Подпись. _П_е_ч_а_т_ь_. Все, как полагается. Это еще в период дружеского
согласия. Из характеристики Корецкого, выданной девять месяцев спустя для
представления в народный суд Ленинского района: Обнаружил слабую
профессиональную подготовку, в вопросах технологии металлоконструкций
разбирается плохо, злостно пренебрегает инструкциями министерства,
неоднократно нарушал производственную дисциплину, имеет замечания со
стороны администрации объединения, с порученной общественной работой не
справлялся, склонен к политической демагогии, груб и высокомерен, огульным
критиканством и пренебрежительным отношением к мнению товарищей по работе
фактически поставил себя вне коллектива... Директор объединения. Подпись.

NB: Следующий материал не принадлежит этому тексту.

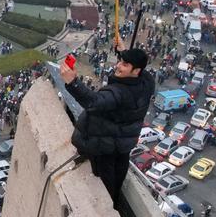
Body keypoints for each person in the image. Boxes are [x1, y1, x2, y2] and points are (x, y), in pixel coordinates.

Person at [61, 42, 154, 205]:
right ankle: (114, 203)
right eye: (120, 61)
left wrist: (73, 82)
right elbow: (139, 69)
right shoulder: (147, 82)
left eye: (124, 64)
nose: (118, 66)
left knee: (106, 188)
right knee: (117, 180)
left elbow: (93, 102)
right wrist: (124, 52)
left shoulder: (117, 93)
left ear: (136, 70)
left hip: (103, 146)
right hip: (122, 145)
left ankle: (109, 209)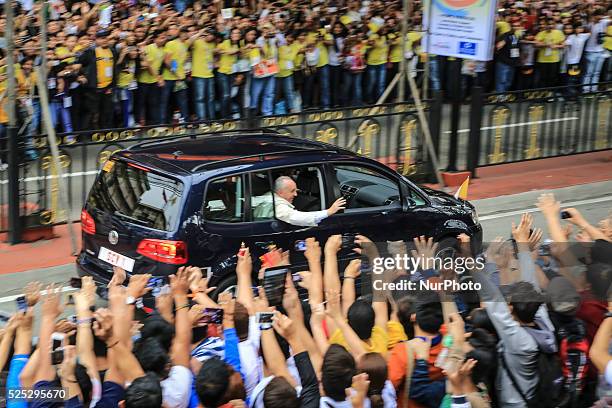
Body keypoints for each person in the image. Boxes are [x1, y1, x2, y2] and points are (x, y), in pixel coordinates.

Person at [262, 176, 346, 227]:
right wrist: (328, 212)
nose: (296, 194)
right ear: (280, 192)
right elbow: (297, 217)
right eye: (292, 191)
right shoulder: (279, 206)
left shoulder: (268, 195)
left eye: (296, 190)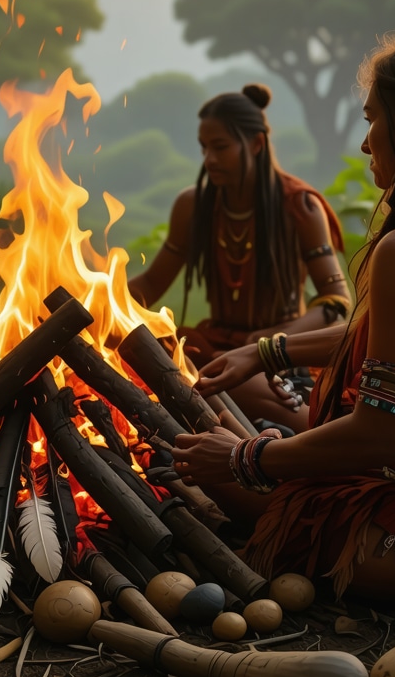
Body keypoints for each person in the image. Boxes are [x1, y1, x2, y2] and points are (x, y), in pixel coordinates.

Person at [174, 28, 395, 603]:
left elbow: (380, 437)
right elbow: (394, 340)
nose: (364, 143)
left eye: (371, 120)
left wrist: (244, 458)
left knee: (188, 453)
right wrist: (265, 351)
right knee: (227, 412)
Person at [128, 84, 350, 430]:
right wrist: (100, 302)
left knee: (216, 378)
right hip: (213, 346)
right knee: (160, 353)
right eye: (204, 148)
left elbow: (336, 302)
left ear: (257, 144)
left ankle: (315, 430)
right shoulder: (192, 206)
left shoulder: (301, 206)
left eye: (220, 147)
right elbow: (152, 283)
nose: (209, 159)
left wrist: (267, 344)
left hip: (282, 349)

Секретарь партийной организации. Подпись. Председатель профсоюзного
комитета. Подпись. _П_е_ч_а_т_ь_. Все как полагается. Те же самые люди,
которые выдвигали его вперед. Потому что он стал опасен, потому что
закрутилась бумажная карусель, потому что пришли уже в действие скрытые
рычаги и, невидимо набирая силу, застучали вокруг ножи и цилиндры
обезличивающей машины уничтожения.
Полдень. Двадцатый век.
Свидетельница Бехтина: Я не хотела говорить, что Корецкий брал из
общественной кассы деньги на свои личные цели, потому что это - неправда,
но следователь Мешков сильно кричал на меня и грозился посадить в тюрьму
на три дня - "подумать". Тогда я испугалась и подписала составленное им
заявление. Защита вопросов не имеет. Свидетель Кусаков: Сразу же после
этого меня вызвал товарищ Батюта и предупредил, что если я буду
упорствовать, то меня привлекут к уголовной ответственности, потому что я
помогаю презренному отщепенцу дискредитировать органы советской власти.

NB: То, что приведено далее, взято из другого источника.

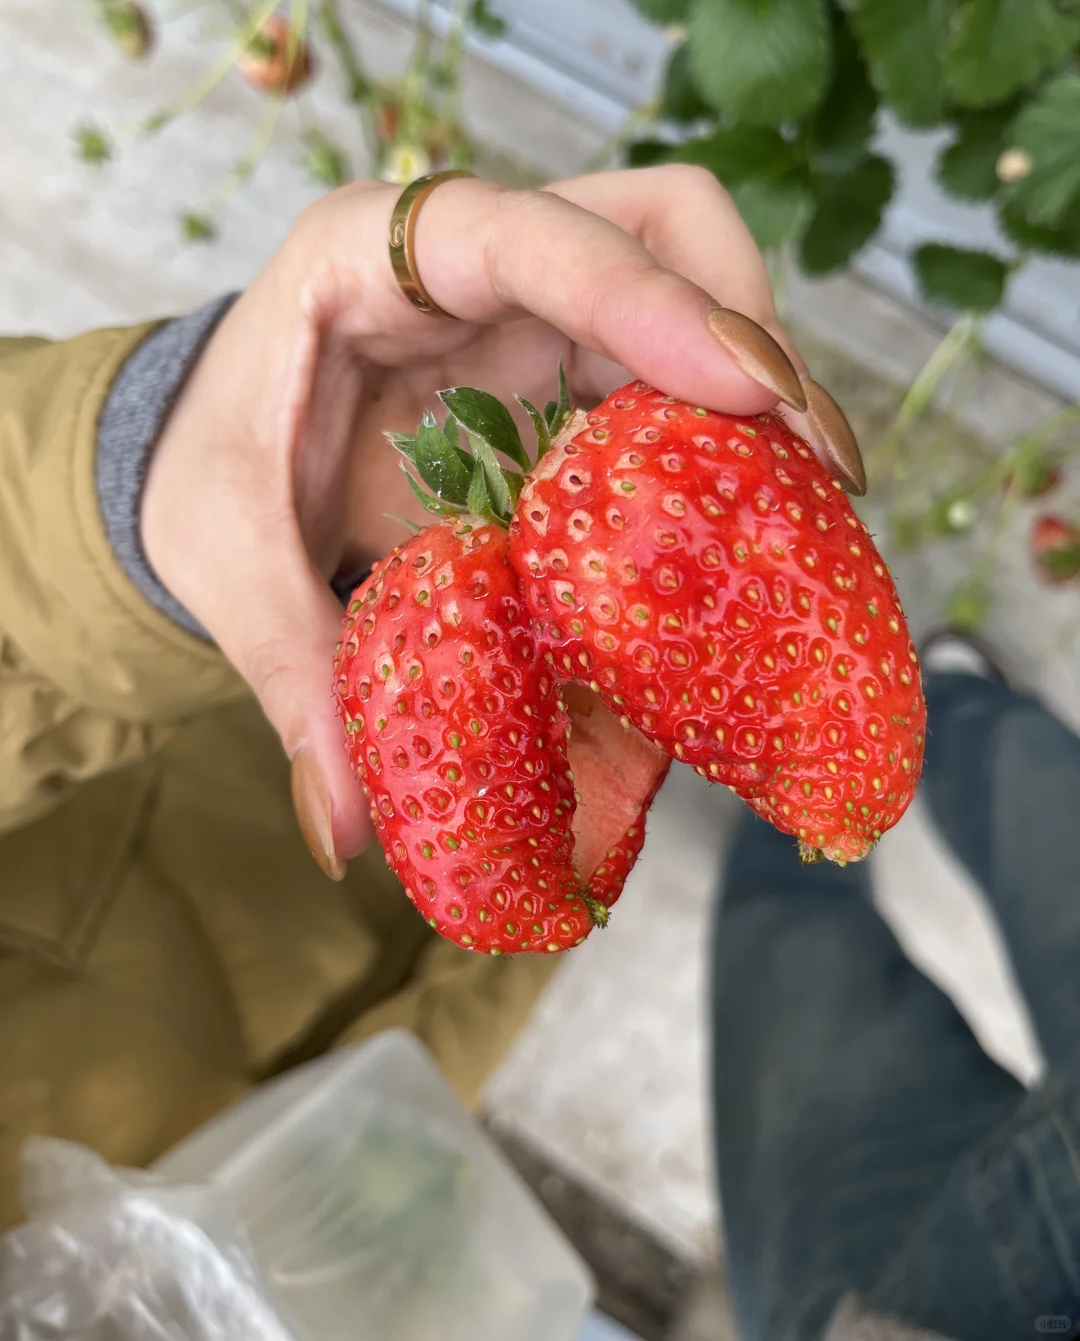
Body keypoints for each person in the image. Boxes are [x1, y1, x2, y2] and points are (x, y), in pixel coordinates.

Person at [0, 166, 863, 1231]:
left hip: (317, 630)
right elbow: (351, 1162)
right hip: (479, 801)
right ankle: (834, 806)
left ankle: (879, 773)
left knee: (802, 838)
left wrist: (125, 511)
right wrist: (496, 971)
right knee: (800, 855)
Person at [712, 631, 1080, 1340]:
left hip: (879, 1310)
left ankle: (828, 739)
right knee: (789, 944)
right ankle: (938, 712)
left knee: (788, 943)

Тогда я изменил свои показания. Защита вопросов не имеет. Свидетель
Постников: Меня попросили остаться, и Г.В.Шпунт сказал, что мой долг
коммуниста - выступить с разоблачением нашего общего врага. Я ответил, что
не знаю Корецкого, но Г.В.Шпунт объяснил, что это совершенно неважно,
текст критического выступления мне напишут, главное - побольше ораторов,
надо продемонстрировать осуждение преступника здоровым рабочим
коллективом. Затем мне дали текст, и я выступил. Защита вопросов не имеет.

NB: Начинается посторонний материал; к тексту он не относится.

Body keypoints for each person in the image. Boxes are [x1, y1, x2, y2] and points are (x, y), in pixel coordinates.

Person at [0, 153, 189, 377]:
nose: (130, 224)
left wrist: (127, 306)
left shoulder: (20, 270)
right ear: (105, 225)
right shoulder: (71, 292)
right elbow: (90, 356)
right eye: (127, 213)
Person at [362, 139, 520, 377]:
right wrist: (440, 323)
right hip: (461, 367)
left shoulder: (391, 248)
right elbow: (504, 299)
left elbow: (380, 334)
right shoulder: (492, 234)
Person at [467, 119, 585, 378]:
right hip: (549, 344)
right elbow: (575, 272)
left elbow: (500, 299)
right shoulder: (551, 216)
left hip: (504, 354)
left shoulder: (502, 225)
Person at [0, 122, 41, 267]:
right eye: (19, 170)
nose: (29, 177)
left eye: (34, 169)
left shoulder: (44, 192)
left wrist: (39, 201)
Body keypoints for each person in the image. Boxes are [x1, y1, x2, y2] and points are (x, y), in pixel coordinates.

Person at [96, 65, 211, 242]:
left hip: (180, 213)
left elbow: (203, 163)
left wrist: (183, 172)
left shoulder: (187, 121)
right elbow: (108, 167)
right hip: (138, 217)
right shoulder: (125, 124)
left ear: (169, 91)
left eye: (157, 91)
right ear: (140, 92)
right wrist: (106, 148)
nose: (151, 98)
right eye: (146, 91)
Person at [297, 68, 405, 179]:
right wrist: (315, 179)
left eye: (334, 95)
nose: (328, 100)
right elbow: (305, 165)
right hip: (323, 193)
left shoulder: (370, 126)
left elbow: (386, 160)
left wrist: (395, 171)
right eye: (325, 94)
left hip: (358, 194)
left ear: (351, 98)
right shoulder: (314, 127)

Свидетель Венник: Примерно месяц назад некто Б., находясь в состоянии
алкогольного опьянения, доверительно сообщил мне, что Корецкому теперь -
труба, его скоро посадят. Так решили на самом верху, потому что Корецкий
м_е_ш_а_е_т_. Я забыл об этом разговоре, но вспомнил, когда Корецкого
арестовали. Защита вопросов не имеет.
Полный мрак, растерявшийся вымерший город, болотная тишина,
сдавленный тревожный шепот в квартирах - при погашенном свете, за
опущенными тяжелыми шторами, - недоверие, замкнутость, темнота, страх
обмолвиться хотя бы одним лишним словом. Водянистые ужасные призраки
бродят по замершим улицам, поднимаются на этажи и, хихикая, прикладывают
ухо к дверям, - проникают сквозь щели в прихожие, роются по углам,
омерзительно улыбаясь, разглядывают спящих, ни о чем не подозревающих
вялых людей, прикасаются к лицу холодными белыми пальцами. Глухота.
Безъязычие. Комья сырой земли. Обвиняемый И.М.Корецкий, русский,
исключенный из КПСС. Сразу же после ареста следователь Мешков начал
угрожать мне, что если я не сознаюсь, то он добьется для меня высшей меры.